WHAT YOU WILL DO. Scan the entries for the word "Prevent". Every line that has it should be copied.

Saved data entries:
"""
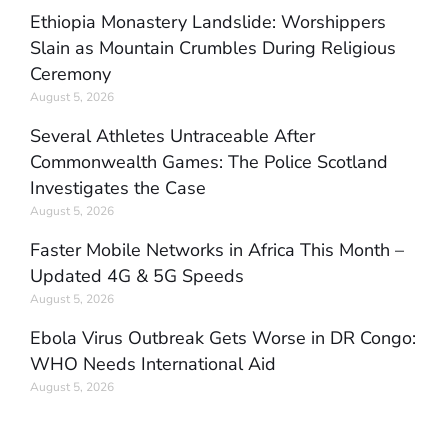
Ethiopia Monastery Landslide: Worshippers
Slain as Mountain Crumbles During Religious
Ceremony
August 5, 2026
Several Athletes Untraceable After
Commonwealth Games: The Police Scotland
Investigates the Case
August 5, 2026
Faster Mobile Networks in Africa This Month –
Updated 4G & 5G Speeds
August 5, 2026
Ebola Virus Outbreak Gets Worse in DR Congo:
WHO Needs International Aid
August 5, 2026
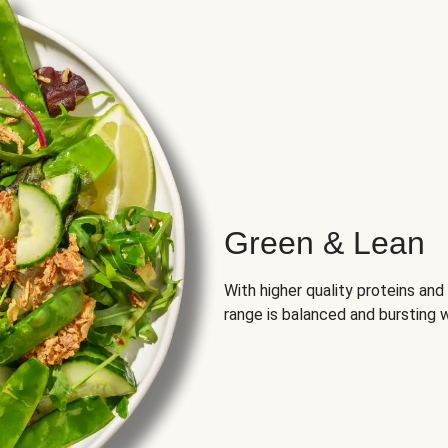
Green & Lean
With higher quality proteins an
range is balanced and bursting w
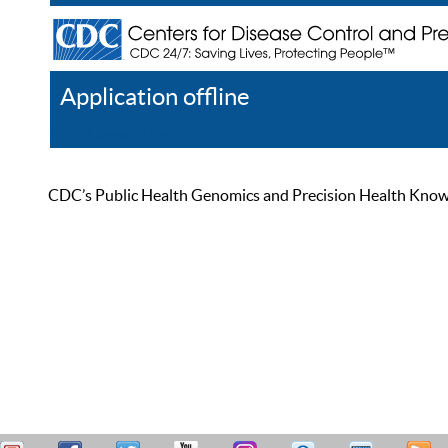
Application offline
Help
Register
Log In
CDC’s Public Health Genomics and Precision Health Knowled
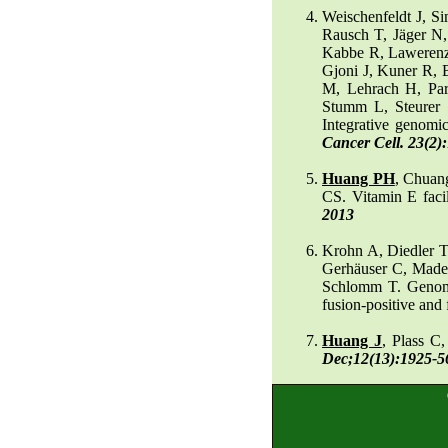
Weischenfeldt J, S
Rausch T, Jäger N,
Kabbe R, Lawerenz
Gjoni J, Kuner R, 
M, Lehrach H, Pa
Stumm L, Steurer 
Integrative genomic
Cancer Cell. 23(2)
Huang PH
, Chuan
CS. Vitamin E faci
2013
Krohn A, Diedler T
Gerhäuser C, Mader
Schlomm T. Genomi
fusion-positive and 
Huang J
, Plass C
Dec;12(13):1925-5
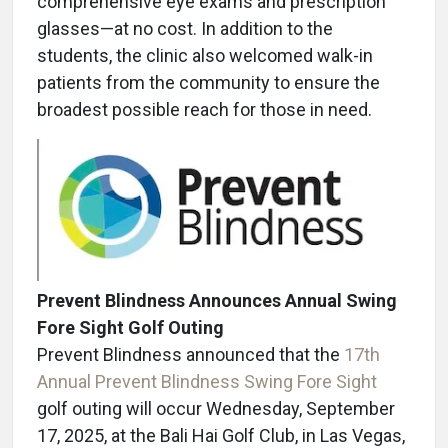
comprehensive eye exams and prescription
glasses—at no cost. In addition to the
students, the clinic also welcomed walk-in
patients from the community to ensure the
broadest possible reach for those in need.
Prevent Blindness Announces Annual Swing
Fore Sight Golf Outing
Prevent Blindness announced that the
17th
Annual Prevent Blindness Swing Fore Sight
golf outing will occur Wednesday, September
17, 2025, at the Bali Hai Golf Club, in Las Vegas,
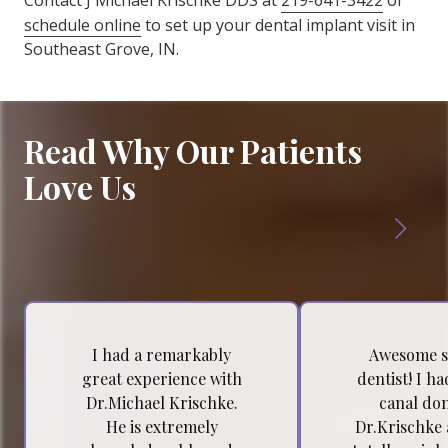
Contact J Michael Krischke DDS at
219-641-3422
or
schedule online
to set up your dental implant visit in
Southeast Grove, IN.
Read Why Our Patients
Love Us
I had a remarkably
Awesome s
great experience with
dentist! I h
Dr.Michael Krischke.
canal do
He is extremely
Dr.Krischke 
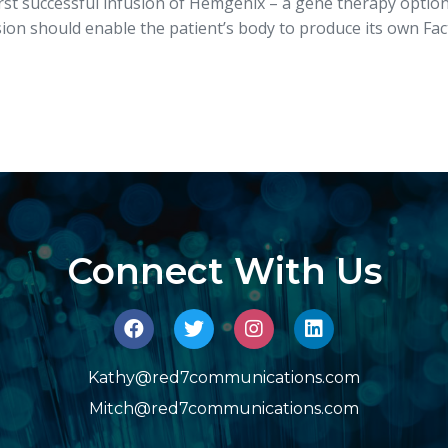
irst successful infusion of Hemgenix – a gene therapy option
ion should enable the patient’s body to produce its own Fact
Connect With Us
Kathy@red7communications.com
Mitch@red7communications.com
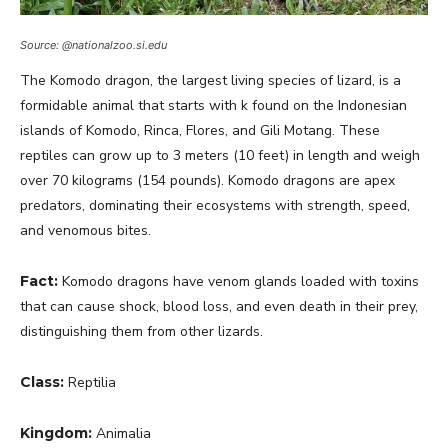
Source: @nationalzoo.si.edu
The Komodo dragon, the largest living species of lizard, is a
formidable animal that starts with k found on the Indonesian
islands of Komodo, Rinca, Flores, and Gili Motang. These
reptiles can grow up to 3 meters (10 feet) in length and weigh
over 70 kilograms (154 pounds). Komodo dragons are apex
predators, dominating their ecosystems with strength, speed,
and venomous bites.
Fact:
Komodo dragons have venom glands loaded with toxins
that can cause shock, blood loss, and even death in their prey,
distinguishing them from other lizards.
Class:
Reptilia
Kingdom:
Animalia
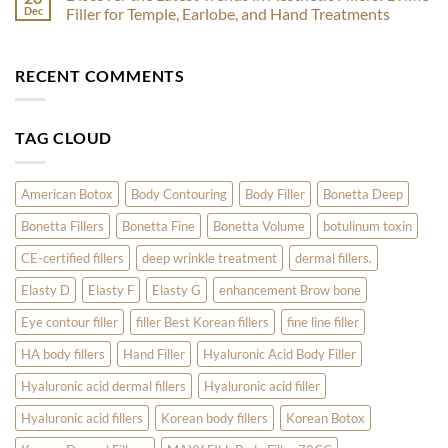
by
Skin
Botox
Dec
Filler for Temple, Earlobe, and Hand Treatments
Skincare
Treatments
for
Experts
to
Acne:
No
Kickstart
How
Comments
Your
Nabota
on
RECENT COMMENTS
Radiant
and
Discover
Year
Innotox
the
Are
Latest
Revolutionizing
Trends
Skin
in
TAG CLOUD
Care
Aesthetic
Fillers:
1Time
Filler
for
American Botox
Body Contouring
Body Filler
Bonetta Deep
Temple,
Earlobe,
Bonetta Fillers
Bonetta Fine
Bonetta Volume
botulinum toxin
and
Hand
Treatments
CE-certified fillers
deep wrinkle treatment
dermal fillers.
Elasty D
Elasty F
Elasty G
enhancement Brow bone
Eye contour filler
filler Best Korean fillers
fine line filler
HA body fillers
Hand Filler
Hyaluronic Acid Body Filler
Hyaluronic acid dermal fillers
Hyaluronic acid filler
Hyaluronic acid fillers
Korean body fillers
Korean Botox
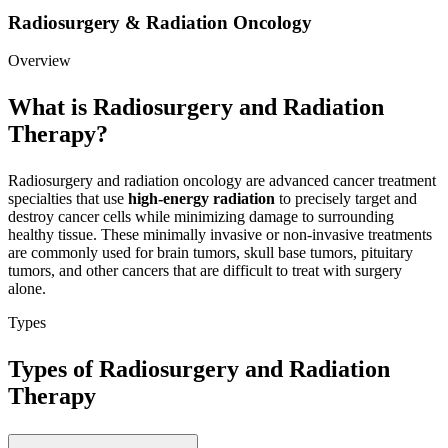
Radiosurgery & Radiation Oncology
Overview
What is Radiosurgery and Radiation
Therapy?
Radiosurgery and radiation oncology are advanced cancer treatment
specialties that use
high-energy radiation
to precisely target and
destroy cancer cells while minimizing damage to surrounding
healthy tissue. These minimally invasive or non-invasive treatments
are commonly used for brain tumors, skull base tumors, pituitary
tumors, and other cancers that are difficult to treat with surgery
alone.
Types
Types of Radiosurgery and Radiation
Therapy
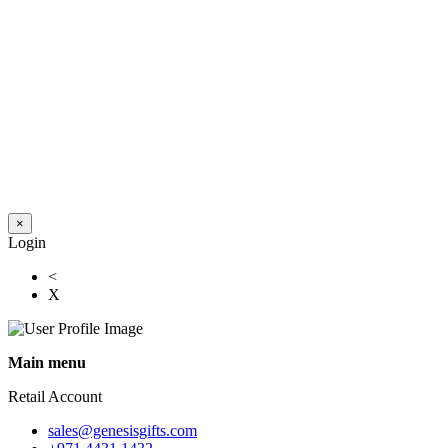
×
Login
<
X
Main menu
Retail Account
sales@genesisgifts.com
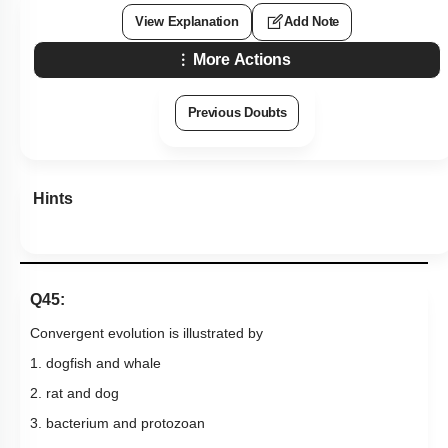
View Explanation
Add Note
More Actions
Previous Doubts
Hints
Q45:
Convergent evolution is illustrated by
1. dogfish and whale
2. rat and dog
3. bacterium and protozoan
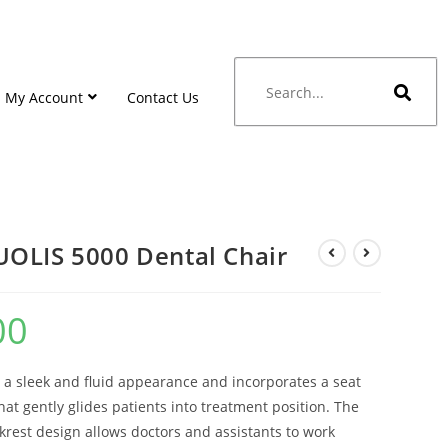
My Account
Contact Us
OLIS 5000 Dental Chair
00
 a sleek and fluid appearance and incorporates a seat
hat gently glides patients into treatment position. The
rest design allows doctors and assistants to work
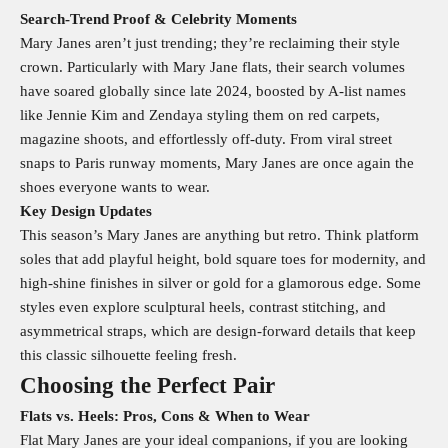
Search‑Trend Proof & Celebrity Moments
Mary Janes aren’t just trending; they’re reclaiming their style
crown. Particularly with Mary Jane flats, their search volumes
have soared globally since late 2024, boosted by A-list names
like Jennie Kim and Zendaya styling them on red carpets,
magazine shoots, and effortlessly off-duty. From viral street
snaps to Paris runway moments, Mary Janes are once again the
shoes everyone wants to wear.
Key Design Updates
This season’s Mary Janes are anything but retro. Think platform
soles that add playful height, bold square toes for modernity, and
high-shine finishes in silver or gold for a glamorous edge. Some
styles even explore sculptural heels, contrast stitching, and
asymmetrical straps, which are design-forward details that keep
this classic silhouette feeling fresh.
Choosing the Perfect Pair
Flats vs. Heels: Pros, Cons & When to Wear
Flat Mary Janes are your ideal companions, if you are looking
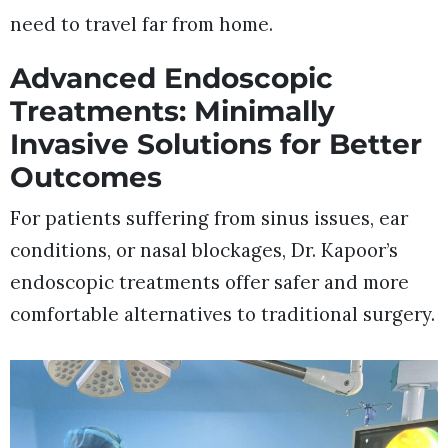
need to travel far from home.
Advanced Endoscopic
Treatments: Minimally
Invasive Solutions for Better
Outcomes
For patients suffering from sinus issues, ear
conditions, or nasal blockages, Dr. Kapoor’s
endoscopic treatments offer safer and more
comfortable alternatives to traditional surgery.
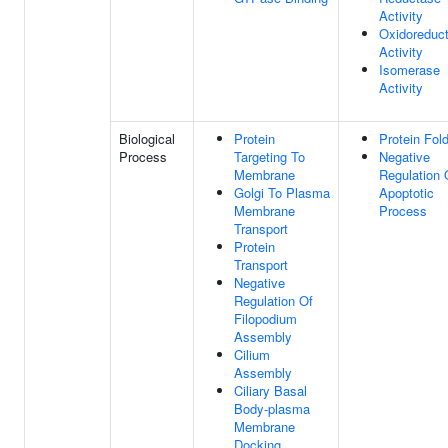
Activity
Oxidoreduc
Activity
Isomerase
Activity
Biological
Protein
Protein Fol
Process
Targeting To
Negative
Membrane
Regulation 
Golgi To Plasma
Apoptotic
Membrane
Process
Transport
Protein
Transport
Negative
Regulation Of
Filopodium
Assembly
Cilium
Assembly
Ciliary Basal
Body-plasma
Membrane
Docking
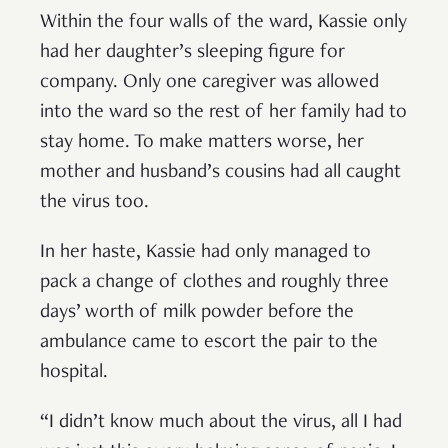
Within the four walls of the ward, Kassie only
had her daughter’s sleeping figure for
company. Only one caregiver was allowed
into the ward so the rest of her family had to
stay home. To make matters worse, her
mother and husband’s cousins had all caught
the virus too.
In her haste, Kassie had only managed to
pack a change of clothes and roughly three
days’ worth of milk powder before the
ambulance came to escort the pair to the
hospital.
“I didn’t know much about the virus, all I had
"""
RESULT FOR THIS EXERCISE.
Prevent Blindness Announces Annual Swing
Prevent Blindness announced that the
Annual Prevent Blindness Swing Fore Sight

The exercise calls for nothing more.